Rabbi Wohlberg goes on to tell us how his feelings towards Israel changed a year later. On June 7, 1967, Israeli Defense Forces Paratroopers advanced through the Old City of Jerusalem toward the Western Wall, bringing this holiest of Jewish sites under Jewish control for the first time in 2000 years. The lightening victory in the Six Day War of Israel over the combined forces of Egypt, Syria and Jordan captured the imagination of people all over the world. Overnight the image of the Jew as weak cowards was replaced by one of the Israeli soldier, combat helmet in hand, Uzi slung over his shoulder, gazing in awe at the Western Wall. Shortly after the victory, Rabbi Wohlberg and his wife did travel to Israel. In his sermon he writes about the transformative effect that this post Six Day War visit to Israel had on his life:

“All of a sudden, words of Torah that I had been taught as a child were unfolding before my very eyes.  All of a sudden, there was talk of the Temple Mount and the Beit Ha-mikadesh.  All of a sudden, there were victorious Jewish soldiers and there was talk of the return of the Maccabees……….And I was never the same.  Being Jewish was no longer an accident of birth.  It was a source of pride!”  …………. “All of a sudden,” he writes, “I could trade in the bonds and was loaded with cash.  All of a sudden, my Masters in English lost all meaning and I wanted to be a rabbi.”  

If the son of a leading Orthodox rabbi so involved in Israel could feel so disengaged from Israel prior to the Six Day War in 1967, I can understand how my Dad, the son of a small grocer in Northeastern Pennsylvania, could have felt so detached  from the Jewish state back in 1963. For many Jews around the world, that apathy was transformed into pride fifty years ago this week. Whereas in 1963 I longed to see Israel featured at least one time in “My Weekly Reader”, suddenly Israel was all over the news – and it has stayed that way! 

 The news of Israel’s victory even penetrated the Iron Curtain. Natan Sharansky, who would go on to achieve world-wide fame as a symbol of Soviet Jewry, was a 19 year old at the time of the Six Day War. He writes about the effect the Israeli capture of Jerusalem had on Soviet Jews who were denied the right of religious expression by the communist government:

“And while we had no idea what the Temple Mount was, we did know that the fact that it was in our hands had won us respect.

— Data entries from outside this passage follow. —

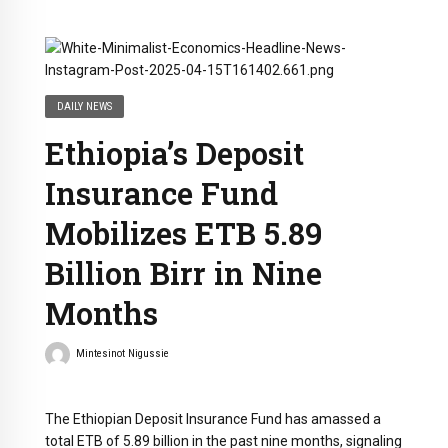
DAILY NEWS
Ethiopia’s Deposit
Insurance Fund
Mobilizes ETB 5.89
Billion Birr in Nine
Months
Mintesinot Nigussie
The Ethiopian Deposit Insurance Fund has amassed a
total ETB of 5.89 billion in the past nine months, signaling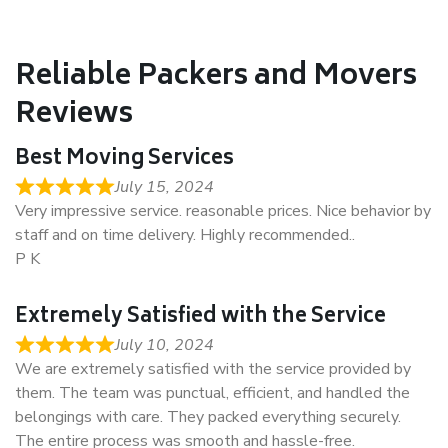
Reliable Packers and Movers
Reviews
Best Moving Services
July 15, 2024
Very impressive service. reasonable prices. Nice behavior by
staff and on time delivery. Highly recommended..
P K
Extremely Satisfied with the Service
July 10, 2024
We are extremely satisfied with the service provided by
them. The team was punctual, efficient, and handled the
belongings with care. They packed everything securely.
The entire process was smooth and hassle-free.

Like a cry from our distant past, it told us that we were no longer displaced and isolated. We belonged to something, even if we did not yet know what, or why.”

Our Haftorah for this week, from the Prophet Zachariah, begins with the stirring words, “Rejoice and be glad, O Jerusalem, for G-d returns to dwell in your midst….. G-d will choose Jerusalem once more.” Fifty years ago this week that hope for a return to Jerusalem expressed by the Prophet Zacheriah was fulfilled as the young nation-state of Israel captured the Holy City and began a new chapter in the story of the Jewish people.